イ 住宅宿泊事業の実施を起因とする登下校の防犯上の対応等(見守り活動等)の負担発生が見込まれること

○ 「これらに準ずるもの」とは、インターナショナルスクールなどの学校法(昭和22年法律26号)第1条に規定する以外の小中学校等に準ずる学校を指します。

○ 「敷地の出入口」とは、通常において生徒が登下校のため使用する門又はそれに準ずる出入口を指します。

○ 「周囲100メートルの区域」とは、敷地の出入口の中心点からの直線距離が100メートル以内の区域(すなわち敷地の出入口の中心点から半径100メートル以内の区域)を指します。 この区域に住宅の敷地の一部でも含まれる場合は、当該住宅は制限の対象となります。

○ 「その他授業を行わない日」とは、各市町村教育委員会又は各私立学校規則等に基づく休業日を指します。

○ 住宅宿泊事業を実施してはならない期間は、右欄に掲げるとおりですが、 例えば、授業を行う月曜日は実施してはならない期間に該当するため、その前日の日曜日から1泊2日の宿泊は実施してはならないこととなります。 同様に、休日の翌日が授業を行う日である場合は、該当休日から1泊2日の宿泊は実施してはならないこととなります。 また、授業を行う金曜日は実施してはならない期間に該当するため、 当該金曜日から1泊2日等の宿泊はできないこととなります。

<別表第1の3>

○ ここでの「生活環境の悪化を防止することが特に必要」と認められる別荘地とは、 次のいずれにも該当し、住宅宿泊事業の実施を制限する必要がある旨当該地域の市町村長から知事に意見の提出があった別荘地を指します。

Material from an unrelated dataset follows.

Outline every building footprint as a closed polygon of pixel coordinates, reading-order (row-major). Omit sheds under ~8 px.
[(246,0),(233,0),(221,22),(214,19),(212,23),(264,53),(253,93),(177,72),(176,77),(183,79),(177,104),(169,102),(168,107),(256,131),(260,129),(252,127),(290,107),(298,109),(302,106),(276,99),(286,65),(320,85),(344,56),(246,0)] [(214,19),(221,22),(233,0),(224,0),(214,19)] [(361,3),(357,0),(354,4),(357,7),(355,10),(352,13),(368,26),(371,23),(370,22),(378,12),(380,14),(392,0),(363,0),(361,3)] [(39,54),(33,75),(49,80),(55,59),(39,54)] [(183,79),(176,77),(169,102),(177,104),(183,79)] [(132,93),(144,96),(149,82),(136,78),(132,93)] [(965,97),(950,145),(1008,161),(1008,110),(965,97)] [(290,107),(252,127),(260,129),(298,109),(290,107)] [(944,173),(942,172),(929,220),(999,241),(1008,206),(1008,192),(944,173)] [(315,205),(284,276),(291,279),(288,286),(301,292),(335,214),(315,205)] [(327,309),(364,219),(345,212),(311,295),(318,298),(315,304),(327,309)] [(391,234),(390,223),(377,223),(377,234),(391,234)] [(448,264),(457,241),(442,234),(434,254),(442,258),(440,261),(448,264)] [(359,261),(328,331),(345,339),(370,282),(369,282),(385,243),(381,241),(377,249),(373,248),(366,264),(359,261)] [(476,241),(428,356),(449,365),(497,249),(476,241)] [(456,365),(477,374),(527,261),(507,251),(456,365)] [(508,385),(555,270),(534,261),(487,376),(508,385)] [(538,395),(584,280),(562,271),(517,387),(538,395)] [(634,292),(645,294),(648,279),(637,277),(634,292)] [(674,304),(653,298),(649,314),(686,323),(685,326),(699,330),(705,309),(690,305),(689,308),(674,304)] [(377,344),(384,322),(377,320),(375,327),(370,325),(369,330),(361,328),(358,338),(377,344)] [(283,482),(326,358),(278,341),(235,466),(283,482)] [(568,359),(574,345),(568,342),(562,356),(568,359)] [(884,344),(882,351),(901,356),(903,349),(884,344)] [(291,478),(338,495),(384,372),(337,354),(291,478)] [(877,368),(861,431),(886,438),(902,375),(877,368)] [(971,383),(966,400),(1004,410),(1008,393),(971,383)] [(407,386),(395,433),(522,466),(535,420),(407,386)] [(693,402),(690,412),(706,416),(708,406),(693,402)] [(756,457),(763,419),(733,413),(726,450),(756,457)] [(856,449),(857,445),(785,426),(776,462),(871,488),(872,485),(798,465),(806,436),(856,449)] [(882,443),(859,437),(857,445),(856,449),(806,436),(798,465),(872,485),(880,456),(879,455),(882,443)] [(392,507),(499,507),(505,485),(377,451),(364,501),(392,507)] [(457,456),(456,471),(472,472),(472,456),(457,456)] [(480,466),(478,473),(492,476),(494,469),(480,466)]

ア 管理規約等があるなど、静穏で良好な別荘地の環境を維持していること

イ ホテル等の不特定多数の人の出入りする施設がないこと

○ ここでの「生活環境の悪化を防止することが特に必要」と認められる期間とは、 別荘地に別荘所有者が多数滞在する期間を指します。

○ なお、実施を制限する必要がある旨の市町村長の意見はありませんでしたので、住宅宿泊事業を制限する別荘地はありません。

<別表第1の4>

○ ここでの「生活環境の悪化を防止することが特に必要」と認められる道路事情が良好でない集落とは、 次のいずれにも該当し、住宅宿泊事業の実施を制限する必要がある旨当該地域の市町村長から知事に意見の提出があった集落を指します。

ア 渋滞等が専ら住宅宿泊事業の実施を起因として発生又は拡大すると考えられるものであること

イ 渋滞等が発生する道路等の他にその機能を代替する道路等が集落内にないこと

○ ここでの「生活環境の悪化を防止することが特に必要」と認められる期間とは、 例年道路渋滞が発生すると想定される期間等を指します。

○ なお、実施を制限する必要がある旨の市町村長の意見はありませんでしたので、住宅宿泊事業を制限する道路事情が良好でない集落はありません。